WORK TASK:
Once you find the line below that has "One cell or two? Pairs", output it and every line after it exactly, stopping after the line that has "Image 3: The", with no pictures.

Source data:
------------

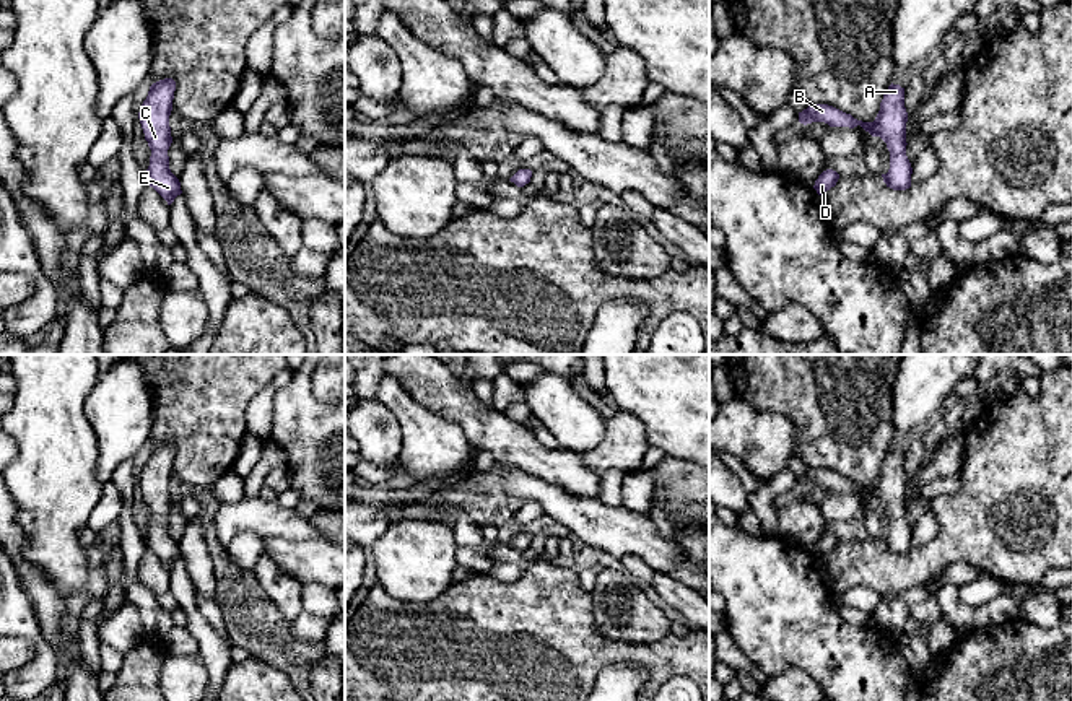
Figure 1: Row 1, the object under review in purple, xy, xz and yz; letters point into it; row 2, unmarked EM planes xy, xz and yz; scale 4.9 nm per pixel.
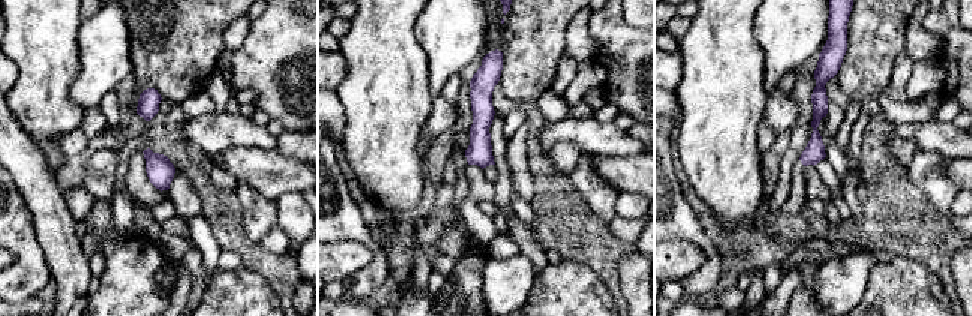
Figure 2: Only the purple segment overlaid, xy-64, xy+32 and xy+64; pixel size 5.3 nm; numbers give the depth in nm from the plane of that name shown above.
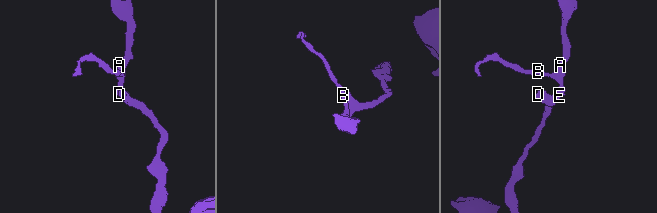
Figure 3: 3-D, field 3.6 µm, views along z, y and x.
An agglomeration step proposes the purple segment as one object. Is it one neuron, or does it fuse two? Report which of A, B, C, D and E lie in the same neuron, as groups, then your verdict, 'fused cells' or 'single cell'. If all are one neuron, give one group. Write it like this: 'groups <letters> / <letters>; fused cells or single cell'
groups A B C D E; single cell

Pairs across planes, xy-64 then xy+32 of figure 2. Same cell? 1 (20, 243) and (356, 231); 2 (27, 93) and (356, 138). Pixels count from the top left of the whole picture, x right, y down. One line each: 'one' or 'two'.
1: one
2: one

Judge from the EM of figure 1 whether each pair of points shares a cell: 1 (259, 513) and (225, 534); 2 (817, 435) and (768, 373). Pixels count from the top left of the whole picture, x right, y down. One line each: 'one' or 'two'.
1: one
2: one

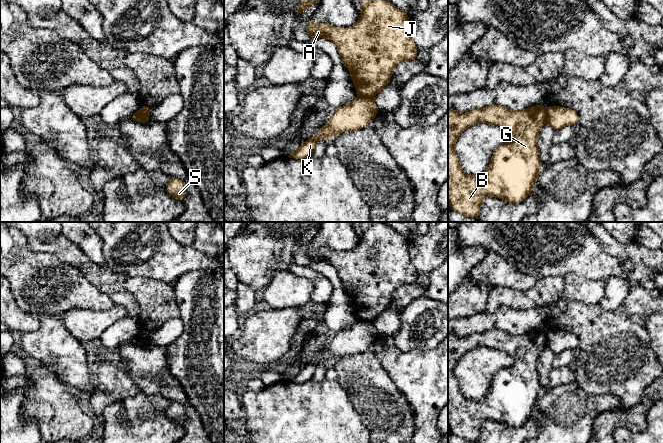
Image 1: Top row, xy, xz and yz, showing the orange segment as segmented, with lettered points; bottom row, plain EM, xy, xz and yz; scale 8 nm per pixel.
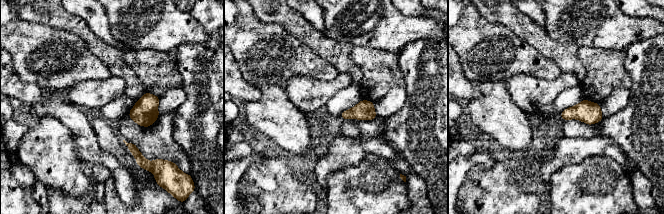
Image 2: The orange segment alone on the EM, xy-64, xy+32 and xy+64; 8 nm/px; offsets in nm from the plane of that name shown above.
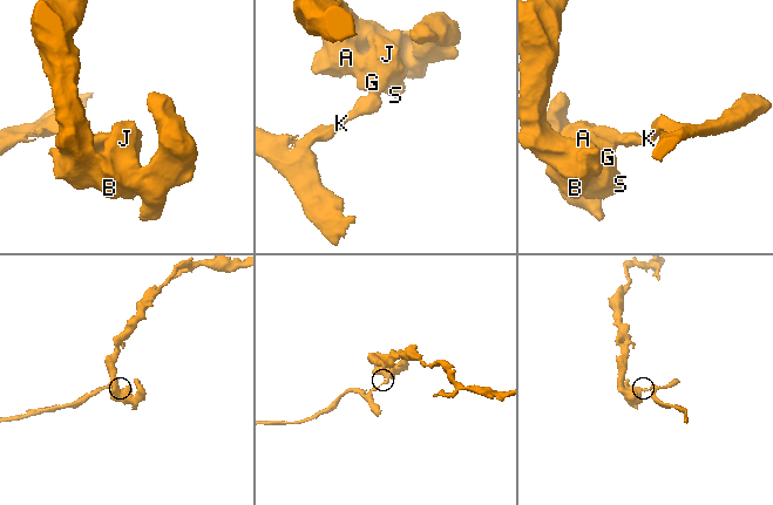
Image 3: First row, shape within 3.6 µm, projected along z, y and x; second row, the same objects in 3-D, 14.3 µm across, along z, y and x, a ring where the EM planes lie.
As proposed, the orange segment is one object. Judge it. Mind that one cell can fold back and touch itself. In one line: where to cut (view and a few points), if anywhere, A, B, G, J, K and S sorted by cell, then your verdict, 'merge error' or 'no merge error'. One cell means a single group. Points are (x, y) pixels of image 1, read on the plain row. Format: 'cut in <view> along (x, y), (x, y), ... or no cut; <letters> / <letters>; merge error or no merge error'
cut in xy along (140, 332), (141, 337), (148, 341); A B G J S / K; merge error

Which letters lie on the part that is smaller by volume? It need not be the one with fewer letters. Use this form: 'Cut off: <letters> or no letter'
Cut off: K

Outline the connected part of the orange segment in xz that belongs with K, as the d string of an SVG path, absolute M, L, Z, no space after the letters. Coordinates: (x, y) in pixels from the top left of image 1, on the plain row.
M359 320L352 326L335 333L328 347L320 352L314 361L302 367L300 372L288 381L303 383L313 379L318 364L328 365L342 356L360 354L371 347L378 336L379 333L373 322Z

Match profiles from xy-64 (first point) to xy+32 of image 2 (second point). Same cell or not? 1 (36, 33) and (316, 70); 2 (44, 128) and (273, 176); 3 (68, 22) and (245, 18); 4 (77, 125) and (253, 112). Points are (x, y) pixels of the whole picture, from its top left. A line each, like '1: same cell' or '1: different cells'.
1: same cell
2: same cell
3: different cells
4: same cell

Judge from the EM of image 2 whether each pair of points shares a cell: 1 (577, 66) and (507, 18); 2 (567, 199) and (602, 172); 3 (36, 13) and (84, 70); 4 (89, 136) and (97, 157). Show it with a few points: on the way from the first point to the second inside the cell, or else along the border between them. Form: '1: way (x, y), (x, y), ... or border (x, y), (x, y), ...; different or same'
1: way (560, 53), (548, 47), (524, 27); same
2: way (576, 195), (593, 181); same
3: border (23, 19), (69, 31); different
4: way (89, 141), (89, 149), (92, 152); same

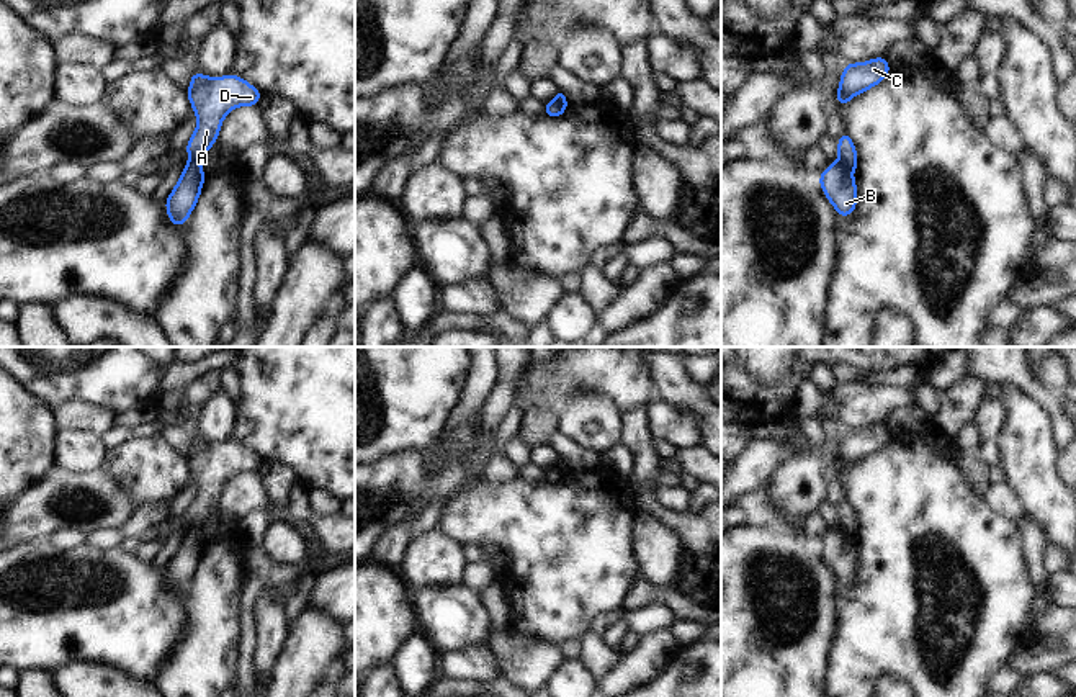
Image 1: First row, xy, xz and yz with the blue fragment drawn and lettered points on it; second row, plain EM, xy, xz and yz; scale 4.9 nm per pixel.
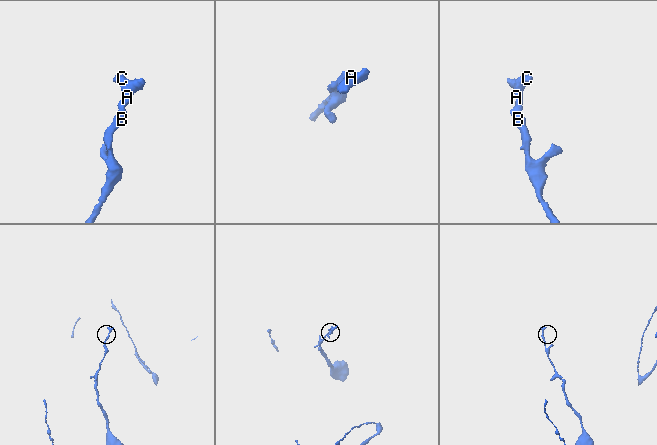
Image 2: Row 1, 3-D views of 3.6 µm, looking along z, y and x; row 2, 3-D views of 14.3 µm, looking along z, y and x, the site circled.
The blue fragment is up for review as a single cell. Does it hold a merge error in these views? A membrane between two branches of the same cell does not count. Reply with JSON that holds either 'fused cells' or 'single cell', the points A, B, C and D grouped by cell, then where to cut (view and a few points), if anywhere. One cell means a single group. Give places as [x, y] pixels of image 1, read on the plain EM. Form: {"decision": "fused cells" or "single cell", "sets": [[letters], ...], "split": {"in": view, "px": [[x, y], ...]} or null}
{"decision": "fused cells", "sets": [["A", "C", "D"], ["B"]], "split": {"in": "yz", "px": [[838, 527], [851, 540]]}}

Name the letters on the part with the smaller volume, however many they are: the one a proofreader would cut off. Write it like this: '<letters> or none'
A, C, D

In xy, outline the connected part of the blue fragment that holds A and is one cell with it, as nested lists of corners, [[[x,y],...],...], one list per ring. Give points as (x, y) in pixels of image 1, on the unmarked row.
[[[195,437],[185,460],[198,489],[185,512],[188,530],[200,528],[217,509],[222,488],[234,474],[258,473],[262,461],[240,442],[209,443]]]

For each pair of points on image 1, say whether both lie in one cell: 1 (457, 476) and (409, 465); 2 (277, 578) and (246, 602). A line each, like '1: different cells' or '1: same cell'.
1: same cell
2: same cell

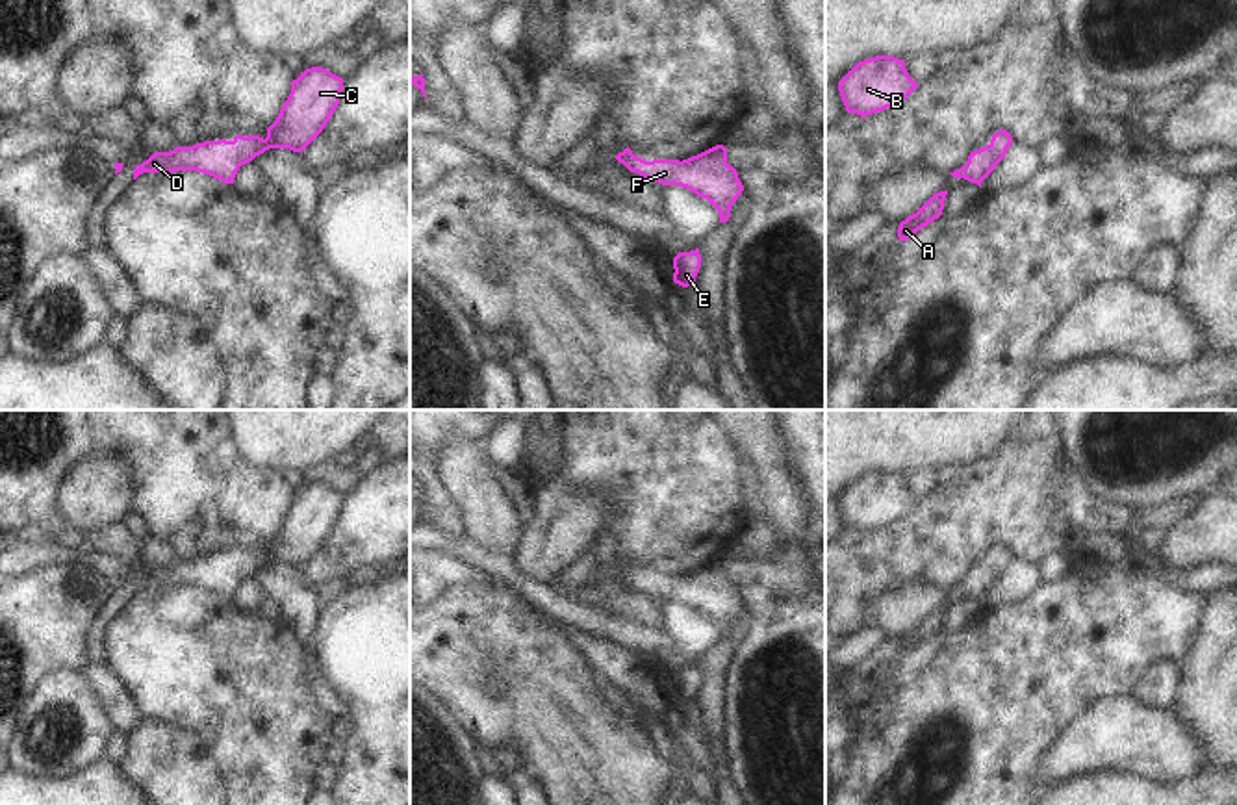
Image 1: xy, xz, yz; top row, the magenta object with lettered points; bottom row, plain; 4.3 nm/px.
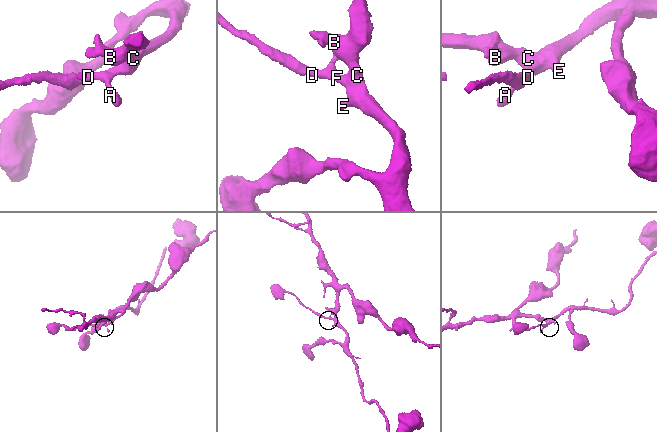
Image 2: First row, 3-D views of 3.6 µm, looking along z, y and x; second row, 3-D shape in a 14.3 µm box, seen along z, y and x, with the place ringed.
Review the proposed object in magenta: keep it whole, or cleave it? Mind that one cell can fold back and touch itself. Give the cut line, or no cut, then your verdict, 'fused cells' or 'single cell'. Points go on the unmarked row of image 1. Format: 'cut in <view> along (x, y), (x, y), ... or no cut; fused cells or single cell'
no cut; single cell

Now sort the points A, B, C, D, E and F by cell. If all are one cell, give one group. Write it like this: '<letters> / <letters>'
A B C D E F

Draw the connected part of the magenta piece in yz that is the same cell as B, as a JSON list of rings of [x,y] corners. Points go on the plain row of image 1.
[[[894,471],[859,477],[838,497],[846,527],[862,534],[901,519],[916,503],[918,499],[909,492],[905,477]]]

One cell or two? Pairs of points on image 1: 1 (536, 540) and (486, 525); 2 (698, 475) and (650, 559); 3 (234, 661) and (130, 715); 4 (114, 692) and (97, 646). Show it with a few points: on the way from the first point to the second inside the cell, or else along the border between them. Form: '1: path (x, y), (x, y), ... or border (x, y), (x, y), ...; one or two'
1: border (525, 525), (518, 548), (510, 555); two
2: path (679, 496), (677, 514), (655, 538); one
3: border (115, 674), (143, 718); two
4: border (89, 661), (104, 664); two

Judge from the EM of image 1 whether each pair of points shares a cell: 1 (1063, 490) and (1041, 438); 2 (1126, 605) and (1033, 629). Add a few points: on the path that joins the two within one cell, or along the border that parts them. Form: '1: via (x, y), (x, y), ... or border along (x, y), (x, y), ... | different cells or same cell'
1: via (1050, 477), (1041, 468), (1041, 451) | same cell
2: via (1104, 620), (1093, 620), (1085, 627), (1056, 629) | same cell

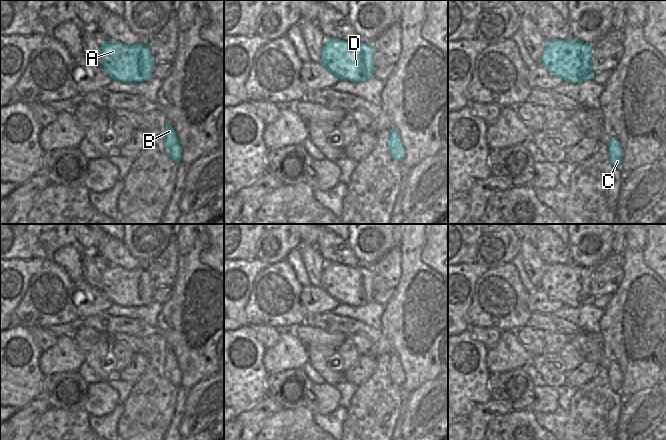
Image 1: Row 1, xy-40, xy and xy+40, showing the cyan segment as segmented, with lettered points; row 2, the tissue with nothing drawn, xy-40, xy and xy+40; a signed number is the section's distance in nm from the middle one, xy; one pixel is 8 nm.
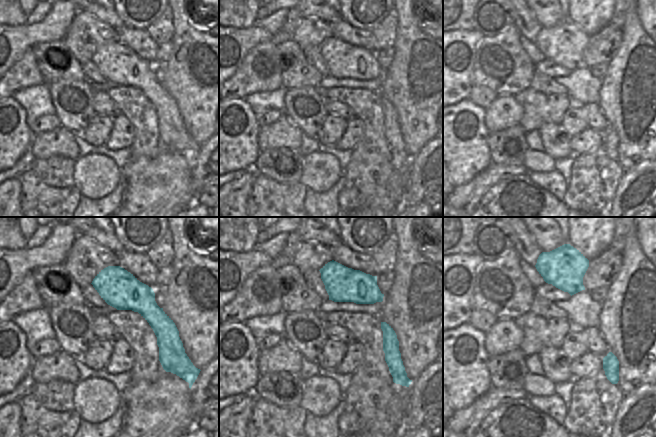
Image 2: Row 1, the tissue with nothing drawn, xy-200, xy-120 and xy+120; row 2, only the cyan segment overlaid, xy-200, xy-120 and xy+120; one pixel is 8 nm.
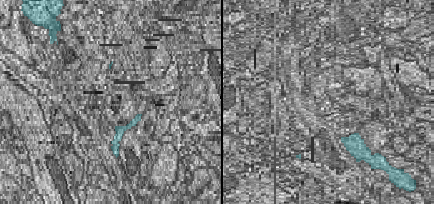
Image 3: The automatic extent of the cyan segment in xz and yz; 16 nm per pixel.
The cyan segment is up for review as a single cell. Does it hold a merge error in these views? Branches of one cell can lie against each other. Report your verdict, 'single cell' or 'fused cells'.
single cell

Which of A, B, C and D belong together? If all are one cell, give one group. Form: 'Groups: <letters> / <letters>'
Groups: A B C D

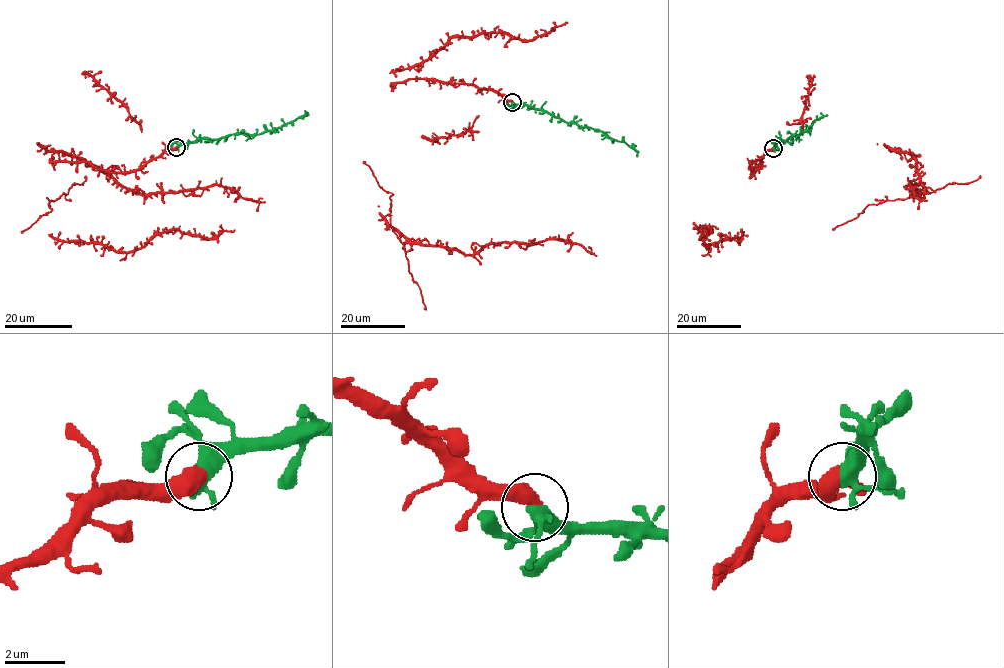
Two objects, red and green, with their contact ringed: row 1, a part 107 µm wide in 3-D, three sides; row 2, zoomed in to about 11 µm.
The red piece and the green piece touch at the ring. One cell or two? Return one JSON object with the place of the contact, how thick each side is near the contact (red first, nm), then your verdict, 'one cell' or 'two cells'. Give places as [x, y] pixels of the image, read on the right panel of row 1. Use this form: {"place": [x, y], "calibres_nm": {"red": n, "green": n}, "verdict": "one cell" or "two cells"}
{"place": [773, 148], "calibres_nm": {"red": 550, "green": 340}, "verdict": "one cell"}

------------

RESPONSE TO THIS TASK:
One cell or two? Pairs of points on image 1: 1 (536, 540) and (486, 525); 2 (698, 475) and (650, 559); 3 (234, 661) and (130, 715); 4 (114, 692) and (97, 646). Show it with a few points: on the way from the first point to the second inside the cell, or else along the border between them. Form: '1: path (x, y), (x, y), ... or border (x, y), (x, y), ...; one or two'
1: border (525, 525), (518, 548), (510, 555); two
2: path (679, 496), (677, 514), (655, 538); one
3: border (115, 674), (143, 718); two
4: border (89, 661), (104, 664); two

Judge from the EM of image 1 whether each pair of points shares a cell: 1 (1063, 490) and (1041, 438); 2 (1126, 605) and (1033, 629). Add a few points: on the path that joins the two within one cell, or along the border that parts them. Form: '1: via (x, y), (x, y), ... or border along (x, y), (x, y), ... | different cells or same cell'
1: via (1050, 477), (1041, 468), (1041, 451) | same cell
2: via (1104, 620), (1093, 620), (1085, 627), (1056, 629) | same cell

Image 1: Row 1, xy-40, xy and xy+40, showing the cyan segment as segmented, with lettered points; row 2, the tissue with nothing drawn, xy-40, xy and xy+40; a signed number is the section's distance in nm from the middle one, xy; one pixel is 8 nm.
Image 2: Row 1, the tissue with nothing drawn, xy-200, xy-120 and xy+120; row 2, only the cyan segment overlaid, xy-200, xy-120 and xy+120; one pixel is 8 nm.
Image 3: The automatic extent of the cyan segment in xz and yz; 16 nm per pixel.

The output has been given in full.